TLDR
- TradingView analyst predicts XRP could reach $71, mirroring Bitcoin’s historical price action
- Financial analyst Zach Rector suggests XRP could hit $15 due to ETF inflows using a market cap multiplier model
- XRP price recently spiked 30% after $160 million in exchange outflows
- Teucrium launched the first US-listed XRP ETF, attracting $36 million in five days
- Retail investors now hold 47% of XRP’s market value, potentially creating short-term price fragility
XRP has been the subject of various price predictions from analysts who see parallels with Bitcoin’s historical performance and potential impacts from ETF approvals. Trading around $2.15 at press time, XRP has experienced both gains and volatility, with a recent 30% spike followed by a 2.4% decline on Monday.

TradingView analyst RizeSenpai has drawn attention with a bold prediction that XRP could surge to $71. This forecast is based on comparative analysis between Bitcoin’s breakout from its multi-year accumulation range in 2015-2017 and XRP’s current price structure.
The analyst points out that XRP’s movements since 2014 have closely mirrored Bitcoin’s macro price action but at a slower rate, estimated at 65%. When Bitcoin broke out of its long-term range, it surged toward the 1.618 Fibonacci level before initiating a secondary run to higher levels.
ETF Inflows Could Drive Price Higher
Finance analyst Zach Rector has presented a different model suggesting XRP could reach $15 due to expected ETF inflows. His analysis is based on JPMorgan’s projection that XRP ETFs could attract between $4 billion and $8 billion in their first year.

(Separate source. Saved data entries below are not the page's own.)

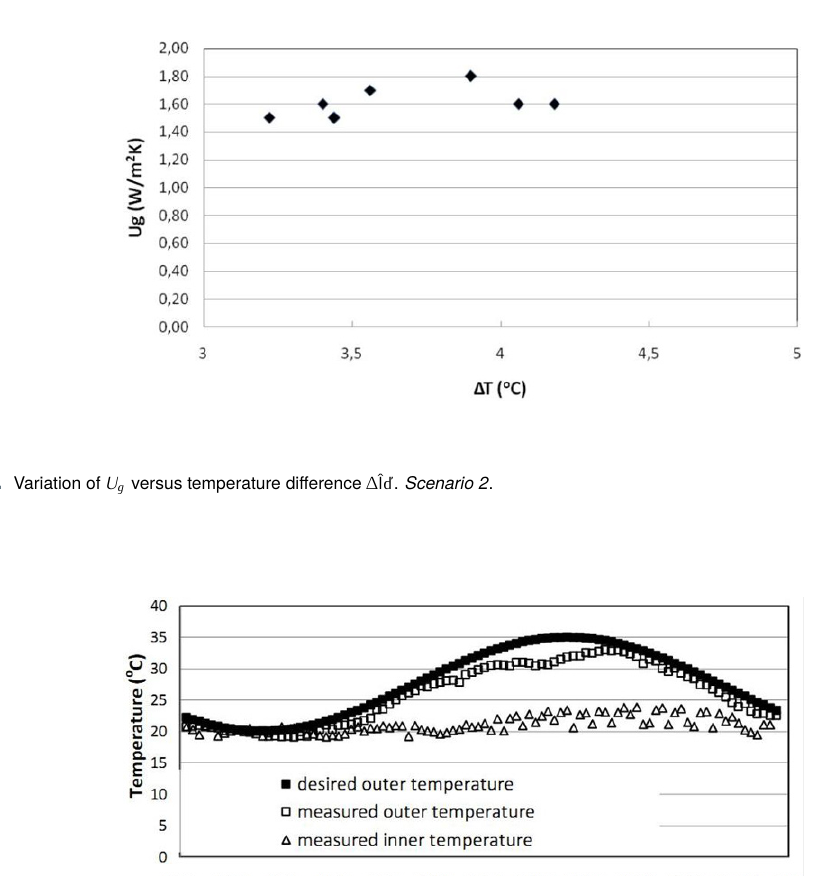
Figure 14. Measured heat flow through the triple glazing. Scenario 2 .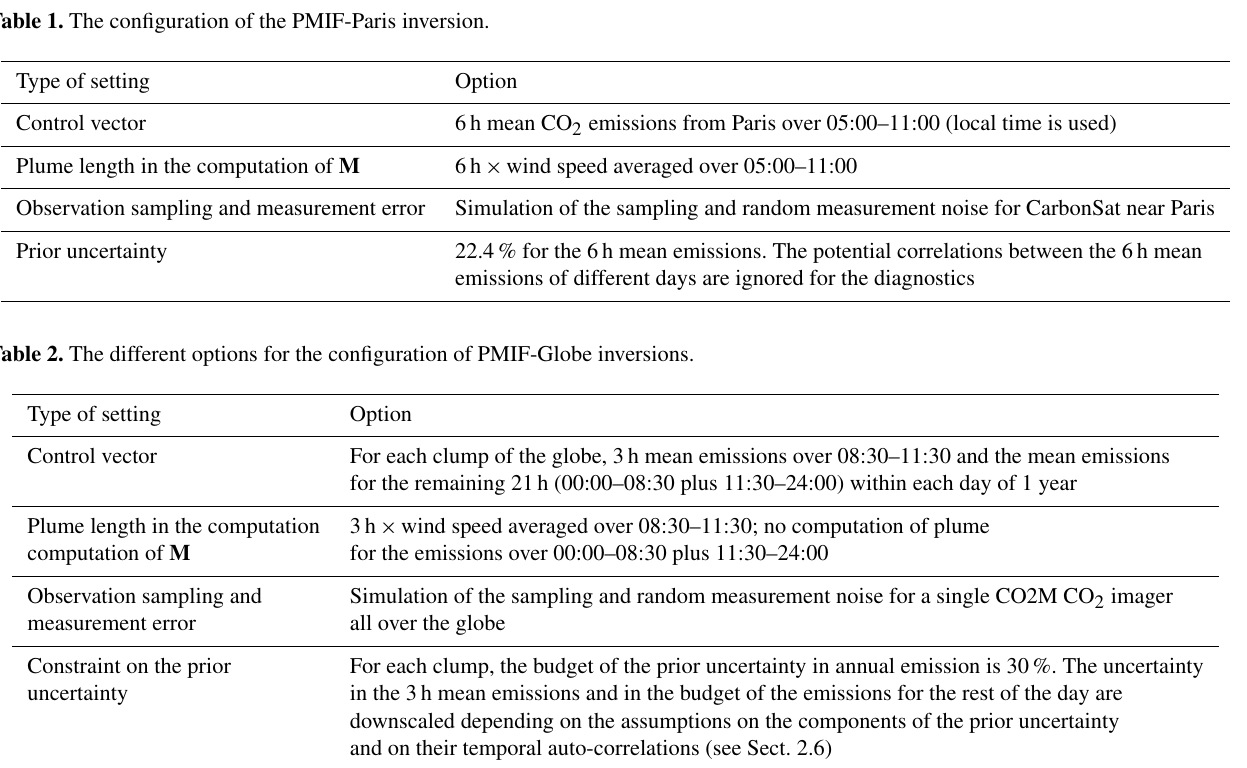
all over the globe Constraint on the prior For each clump, the budget of the prior uncertainty in annual emission is 30%. The uncertainty uncertainty in the 3h mean emissions and in the budget of the emissions for the rest of the day are downscaled depending on the assumptions on the components of the prior uncertainty and on their temporal auto-correlations (see Sect.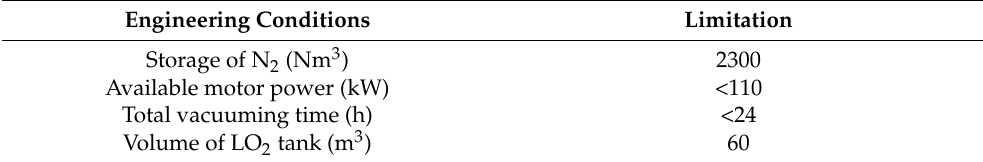
Table 1. Limitations of engineering conditions.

Using a conservative market cap multiplier of 200x on the lower $4 billion inflow estimate, Rector calculated that XRP’s market cap could swell by $800 billion. This would push the total market cap to $925 billion, resulting in a price of $15 per token with a circulating supply of 60 billion XRP.
$15 XRP With Ease! ✅
Market Cap Multiplier Equation Explained pic.twitter.com/ipbY8oo1L2— Zach Rector (@ZachRector7) April 13, 2025
The ETF landscape for XRP is developing rapidly. Nine firms have filed for spot XRP ETFs with the SEC, including Bitwise, Franklin Templeton, Grayscale, and others. The agency has acknowledged these applications, and with Ripple’s legal settlement anticipated in 2025, optimism about approval by year-end has increased.
Teucrium Investment Advisors recently launched the first US-listed XRP exchange-traded fund. The leveraged ETF posted a five-day winning streak, with total flows reaching $36 million. While modest compared to Bitcoin ETFs, it demonstrates investor interest in altcoin ETFs.
Retail Ownership Creates Short-Term Concerns
Despite these positive indicators, XRP faces potential headwinds due to its ownership structure. Retail buyers have increased their share of XRP’s market value to 47% in the last six months, according to Glassnode analysts.
While this retail interest fueled a rally earlier in the year, it may now create fragility as newer buyers with high cost bases may cut their losses during downturns. Options traders are already positioning for a potential price decline, with puts at a strike price of $1.80 drawing heavy action.
Recent data from crypto analytics platform Coinglass shows fresh inflows into crypto exchanges, signaling short-term profit-taking that could pressure XRP’s price. Options traders don’t expect XRP to trade above $2 in April and May.
XRP has underperformed other major cryptocurrencies since President Trump’s inauguration on January 20, falling 36% compared to the average market decline for other major cryptocurrencies.
The cryptocurrency’s recent 30% price spike was fueled by $160 million in net outflows from crypto exchanges. However, this momentum appears to be slowing as other major cryptocurrencies like Ethereum and Solana are gaining while XRP has started to decline.
XRP remains on edge along with the broader cryptocurrency market as global economic concerns persist. The concentration of ownership in retail hands may create more volatility in the short term as newer investors respond to market fluctuations.